– Пусть ваш герой полюбит умирающую девушку, пусть ищет, как ее воскресить.
– Но это уже любовный роман.
– Верно, добавьте мистики, философских рассуждений, и у вас может получиться наш вариант книг Пауло Коэльо, хотя сейчас такие книги несколько упали в спросе, но, тем не менее, с этим уже можно работать. Оживите вашу книгу и приносите снова. Будем работать.
Эту фразу редактор говорил всегда, неизменно, вне зависимости от исхода беседы. Игорь уже догадался об этом, тем не менее, он понимал, что ему крупно повезло встретить такого редактора, в большинстве случаев ему бы просто отказали, не утруждаясь объяснениями, этот редактор пытается ему помочь издаться, учитывая современные реалии рынка. И именно это удручало больше всего – эти самые реалии.
Нет, до классиков мировой литературы ему было далеко, он это понимал и не претендовал, но и ему, скромному, но неудавшемуся психологу, было что сказать людям.
Он посмотрел в окно на темную зимнюю улицу, тускло озаряемую неприятно-желтым светом фонарей, и перевел взгляд на пол. Какую мистику он может из себя выдавить, если не верит во все эти глупости, если для него все это примитив, высосанный из пальца, который он откровенно презирает. А философствовать может каждый, да только будут ли интересны именно его философствования?

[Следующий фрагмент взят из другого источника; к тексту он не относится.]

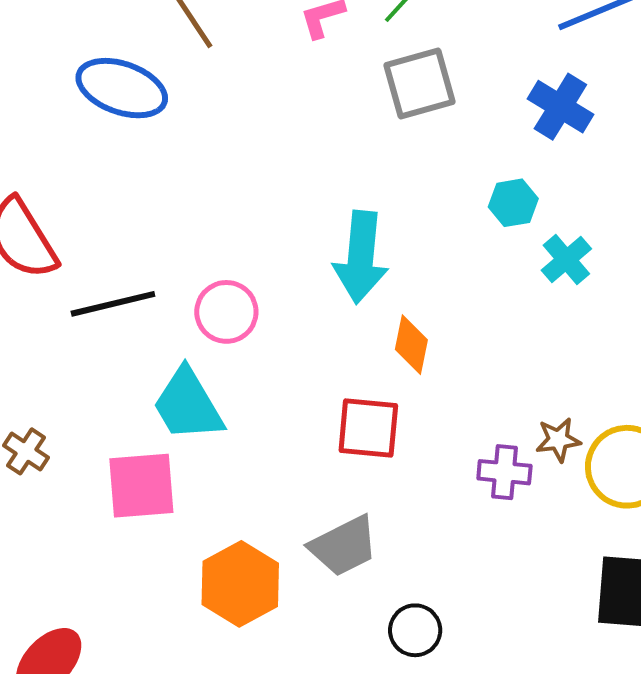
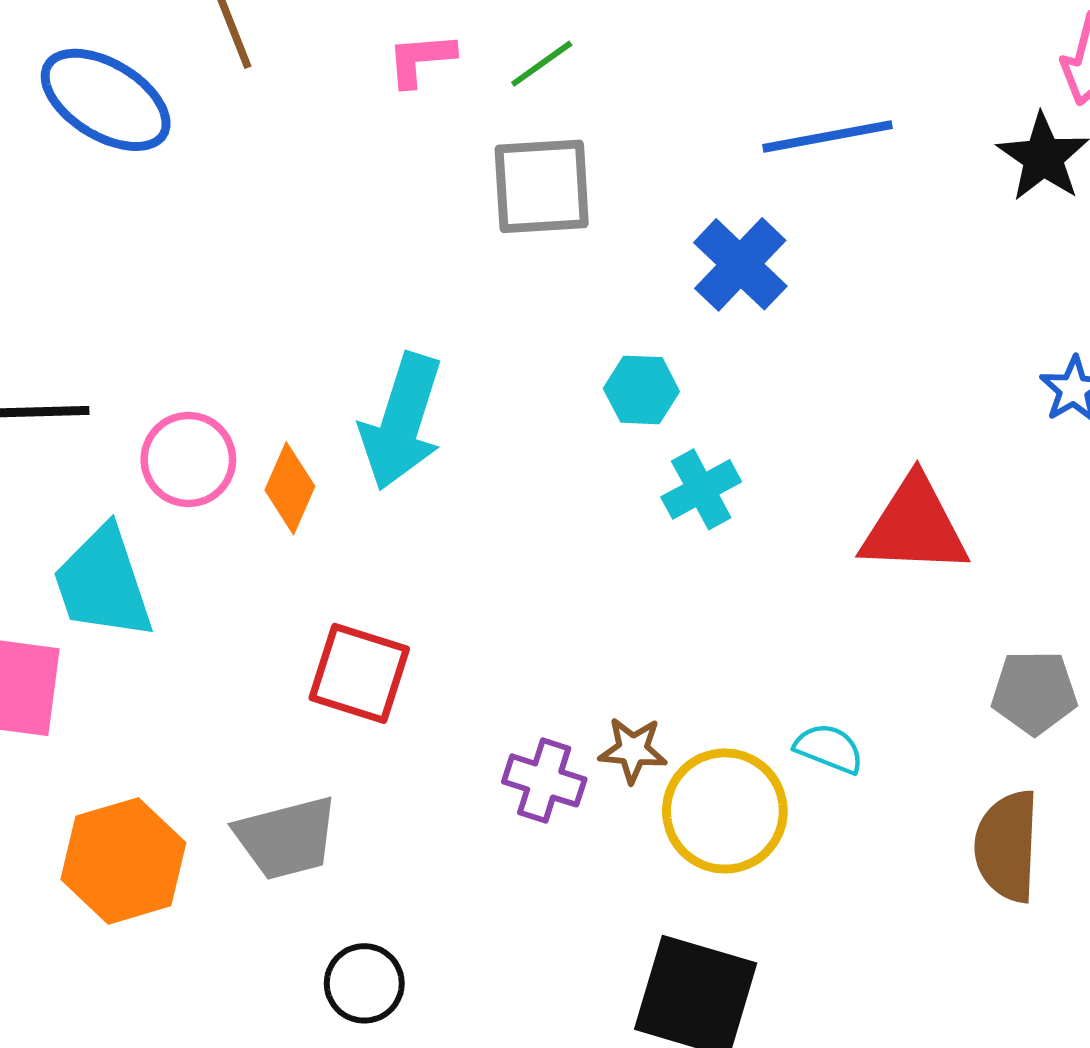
orange diamond: (411, 345) -> (290, 488), moved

Вдруг его взгляд выхватил кончик белой бумаги, торчавший из рваного края переднего сиденья, трамвай был полупустой, и переднее сиденье пустовало. От нечего делать он потянул за край бумажки и вытащил листок, сложенный вшестеро. Раскрыв бумагу, он прочитал:
Персональный помощник Творца
Туман и дождь. Вечер субботы. Темно, пахнет мокрыми травами, озоном.
Туман и дождь, соседи смотрят футбол, хочется плакать.

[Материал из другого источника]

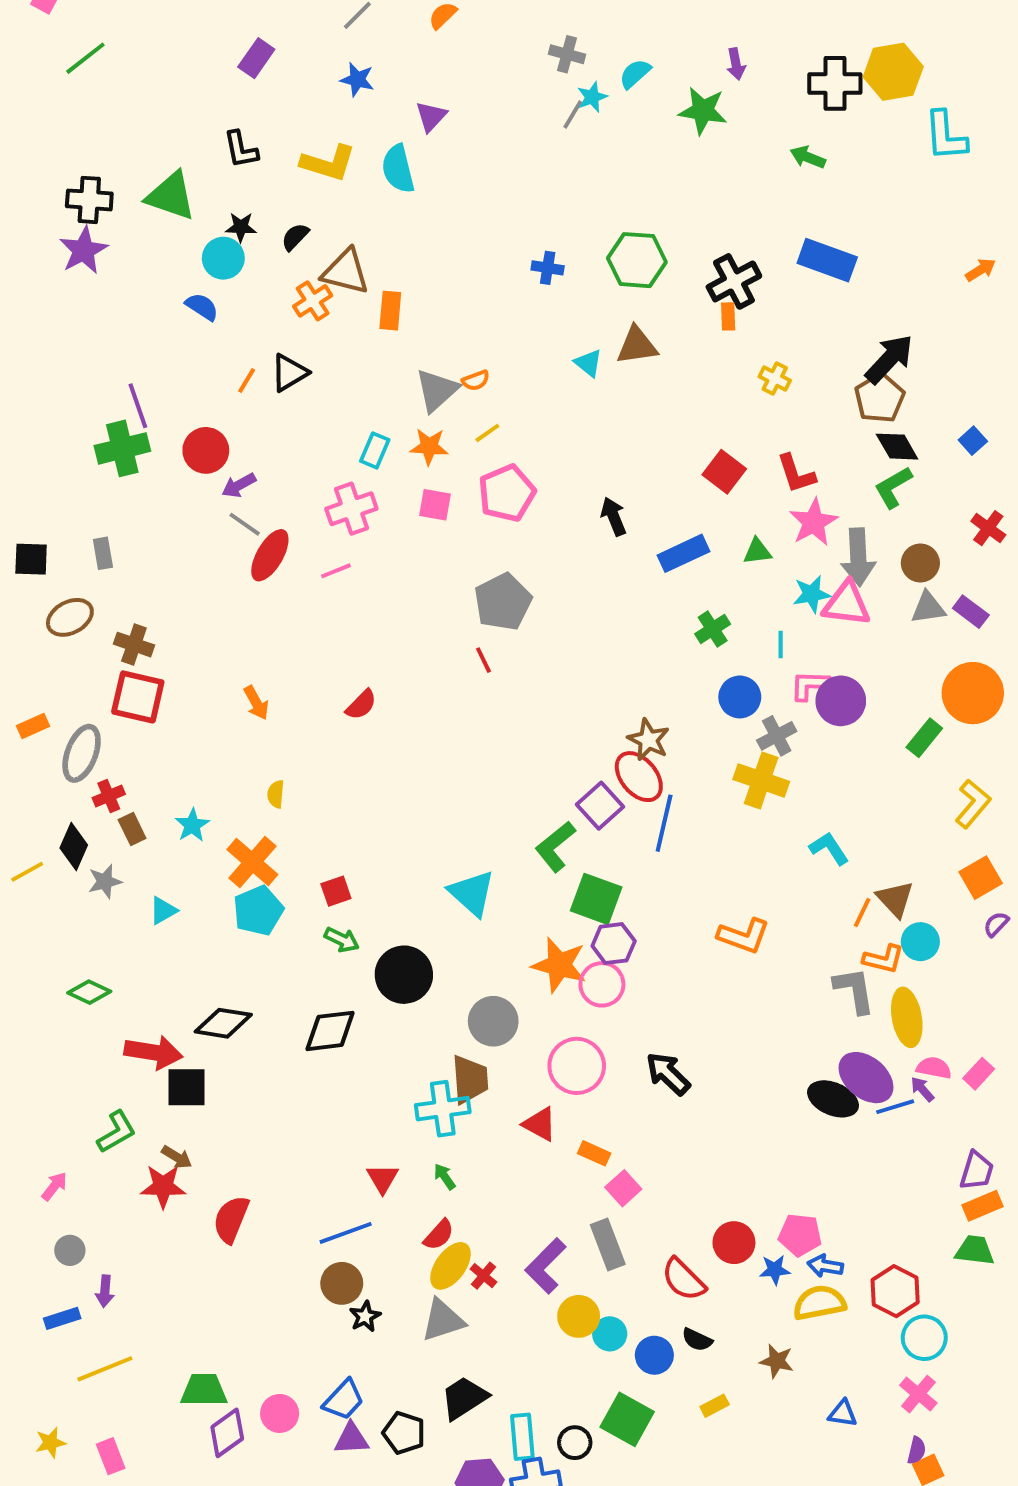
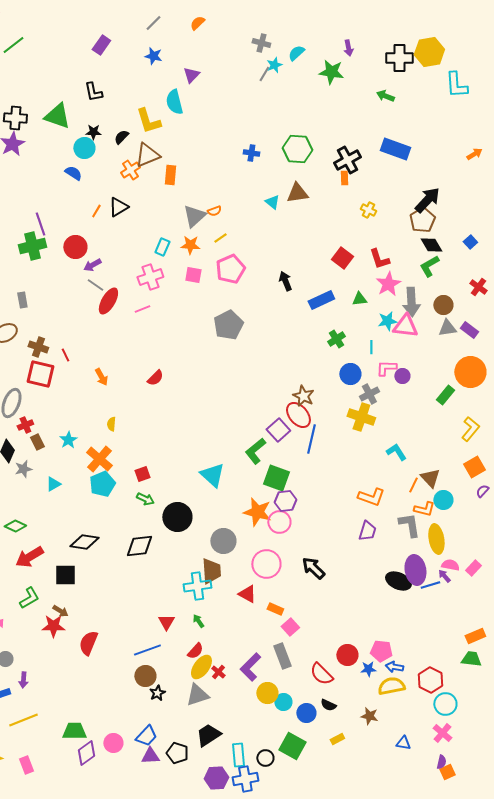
yellow L-shape: (328, 163) -> (148, 121), moved, turned 56
brown triangle: (346, 272) -> (147, 155), turned -36
red line: (483, 660) -> (65, 355), moved
purple circle: (841, 701) -> (402, 376), size x0.6
orange L-shape: (744, 936) -> (371, 497), moved
red arrow: (153, 1052) -> (29, 557), moved, turned 140
purple ellipse: (866, 1078) -> (415, 570), turned 40
purple trapezoid: (977, 1171) -> (367, 531), moved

В домах полно окон, в них свет, и свет притягивает бедных ночных бабочек с промокшими крыльями. Ветер развевает волосы, и хочется петь и плакать, а в животе пульсирует большой огненный шар – погубленная жизнь. Быть может, это ее зов о помощи. Последний, как последняя надежда для бабочки с промокшими от сильного дождя крыльями добраться до светлого, открытого окна и полумертвой упасть на подоконник.
Теперь все проще, чем было до этого, и сложнее, чем еще будет. Мы не в ответе за то, что происходит. И не наша вина, что транслируют футбол, идет дождь и гибнет жизнь в твоем теле. Гибнешь и ты, возрождаясь из пепла, словно Феникс или Осирис. Но Осирис был богом, ему положено возрождаться, а ты – нет. Тебе не дано победить то, чего нет. А именно – смерть. Ее нет, как нет этой раненой дождем бабочки, этих быстро расплывающихся букв. Этих странных иероглифов на стенах твоей души. Все это только миф, только созданная прагматичным разумом реальность, или жизнь. Но как он мог создать живое, умерщвляющее живое внутри себя?
Когда крысам нечего есть, они едят своих детенышей и не мучаются угрызениями совести, они просто пытаются выжить. Но даже это оправдание у них стащили люди, ночью, пока они чутко спали, быстро дыша.
Вся страница в слезах, испещренная мокрыми рытвинами. Их много, и буквы снова плывут, вязнет перо, уродуется текст или… просто создается новый, правильный, написанный не только, а может, и не столько твоей рукой. Ты только записываешь, как послушный и исполнительный секретарь. Персональный помощник… Творца – что? Хватила? Да, это бывает…
Мы всего лишь дети, и мы играем в этот мир, как в новую сложную игрушку, которую хочется сломать, чтобы посмотреть, что там внутри и как это все работает, но, когда мы это узнаем, откинем его – ведь уже не будет так интересно, появятся другие миры и другие игрушки, которые нам снова нужно сломать.